Clementina Maria Black (27 July 1853 – 19 December 1922) was an English writer, feminist and pioneering trade unionist, closely connected with Marxist and Fabian socialists. She worked for women's rights at work and for women's suffrage.

Early life

Clementina Black was born in Brighton, one of eight children of the solicitor, town clerk and coroner of Brighton, David Black (1817–1892), son of a naval architect to Czar Nicholas I of Russia, and his wife, Clara Maria Patten (1825–1875), daughter of a court portrait painter. Black was educated at home, at 58 Ship Street, Brighton mainly by her mother, and became fluent in French and German.

In 1875, Clementina's mother died of a rupture caused by lifting her invalid husband, who had lost the use of both legs. Clementina, as the eldest daughter, was left in charge of an invalid father and seven brothers and sisters, as well as doing a teaching job. Her siblings included the mathematician Arthur Black and the translator Constance Garnett. She and her sisters moved in the 1880s to Fitzroy Square in London, where she spent her time studying social problems, doing literary work, and lecturing on 18th-century literature.


Black made the acquaintance of Marxist and Fabian socialists, such as Olive Shreiner, Dolly Maitland Ratford, and Richard Garnett of the British Museum. She also became a friend of the Marx family, notably Eleanor Marx. She was involved over a long period with the problems of working-class women and the emerging trade union movement. In 1886, she became honorary secretary of the Women's Trade Union League and moved an equal-pay motion at the 1888 Trades Union Congress. In 1889, she helped to form the Women's Trade Union Association, which later became the Women's Industrial Council.

Black was among the organisers of the Bryant and May strike in 1888. She was also active in the Fabian Society. In 1895 she became editor of Women's Industrial News, the journal of the Women's Industrial Council, which encouraged middle-class women to research and report on the conditions of work for poorer women, and by 1914 had investigated almost 120 trades. In 1896 she began to campaign for a legal minimum wage as part of the Consumers League and credited as being involved in the Bryant & May match company industrial dispute where exploited women workers eventually took action.

By the early 1900s Black was also active in the burgeoning women's suffrage campaign, becoming the honorary secretary of the Women's Franchise Declaration Committee, which gathered a petition of 257,000 signatures. Black joined the National Union of Women's Suffrage Societies (NUWSS) and the London Society of Women's Suffrage. By 1912–1913, Black was acting editor of The Common Cause the "organ of the women's movement for reform", using her writing rather than direct action (unlike the militant suffragettes) to influence change.

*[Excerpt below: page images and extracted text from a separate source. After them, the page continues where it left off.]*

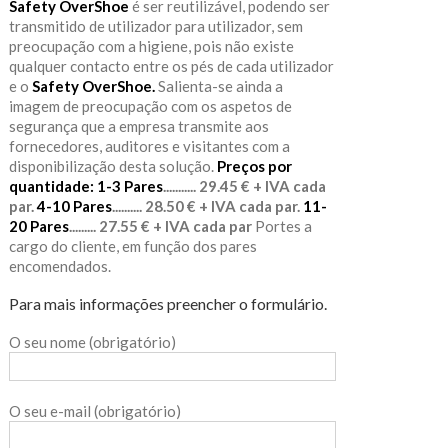
Safety OverShoe
é ser reutilizável, podendo ser
transmitido de utilizador para utilizador, sem
preocupação com a higiene, pois não existe
qualquer contacto entre os pés de cada utilizador
e o
Safety OverShoe.
Salienta-se ainda a
imagem de preocupação com os aspetos de
segurança que a empresa transmite aos
fornecedores, auditores e visitantes com a
disponibilização desta solução.
Preços por
quantidade:
1-3 Pares
........... 29.45 € + IVA cada
par.
4-10 Pares
.......... 28.50 € + IVA cada par.
11-
20 Pares
......... 27.55 € + IVA cada par
Portes a
cargo do cliente, em função dos pares
encomendados.
Para mais informações preencher o formulário.
O seu nome (obrigatório)
O seu e-mail (obrigatório)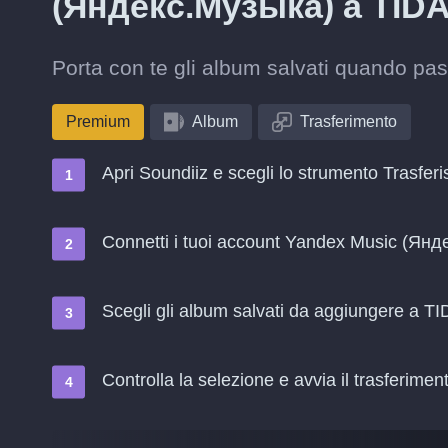
(Яндекс.Музыка) a TID
Porta con te gli album salvati quando p
Premium
Album
Trasferimento
Apri Soundiiz e scegli lo strumento Trasferi
Connetti i tuoi account Yandex Music (Ян
Scegli gli album salvati da aggiungere a T
Controlla la selezione e avvia il trasferimen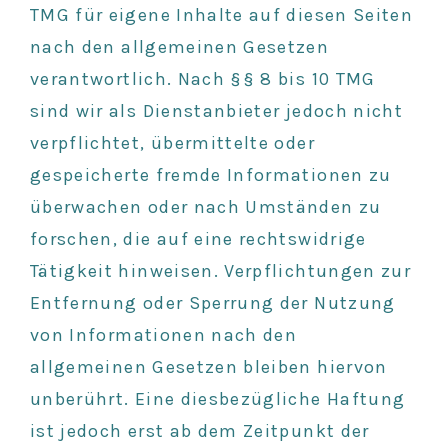
TMG für eigene Inhalte auf diesen Seiten
nach den allgemeinen Gesetzen
verantwortlich. Nach §§ 8 bis 10 TMG
sind wir als Dienstanbieter jedoch nicht
verpflichtet, übermittelte oder
gespeicherte fremde Informationen zu
überwachen oder nach Umständen zu
forschen, die auf eine rechtswidrige
Tätigkeit hinweisen. Verpflichtungen zur
Entfernung oder Sperrung der Nutzung
von Informationen nach den
allgemeinen Gesetzen bleiben hiervon
unberührt. Eine diesbezügliche Haftung
ist jedoch erst ab dem Zeitpunkt der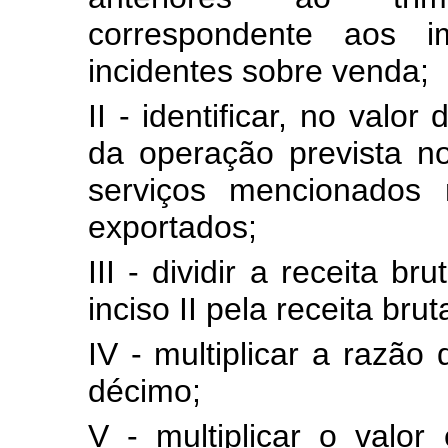
correspondente aos i
incidentes sobre venda;
II - identificar, no valor
da operação prevista no 
serviços mencionados
exportados;
III - dividir a receita b
inciso II pela receita brut
IV - multiplicar a razão 
décimo;
V - multiplicar o valo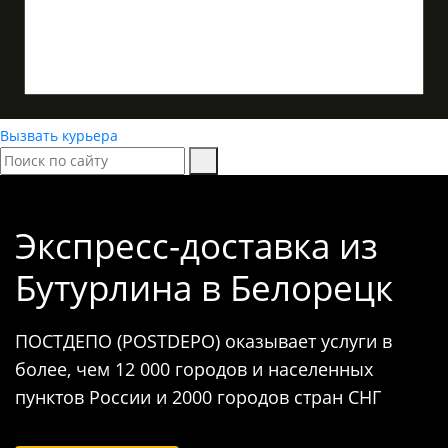
Вызвать курьера
Экспресс-доставка
из
Бутурлина в Белорецк
ПОСТДЕПО (POSTDEPO) оказывает услуги в
более, чем 12 000 городов и населенных
пунктов России и 2000 городов стран СНГ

Black's first novel of seven, A Sussex Idyl [sic], was published in 1877. An Agitator (1894) concerned a socialist strike leader. It was described by Eleanor Marx as "a realistic account of the British working-class movement". Her others were non-political, the last, The Linleys of Bath (1911), being among the most successful.

Black's two political works, Sweated Industry and the Minimum Wage (1907) and Makers of our Clothes: a Case for Trade Boards (jointly with C. Meyer, 1909) have been called "powerful works of propaganda".

Personal details

Clementina Black remained unmarried. She took into her home her niece Gertrude Speedwell, after the girl's father, Clementina's brother Arthur, had murdered his wife and son, then he died. She died at her home in Barnes, Surrey on 19 December 1922 and was buried at East Sheen Cemetery, London. The biblical inscription on her grave from Phillipians 4:8 read:

Finally brethren, whatsoever things are true, whatsoever things are honest, whatsoever things are just, whatsoever things are pure, whatsoever things are lovely, whatsoever things are of good report; if there be any virtue and if there be any praise, think on these things.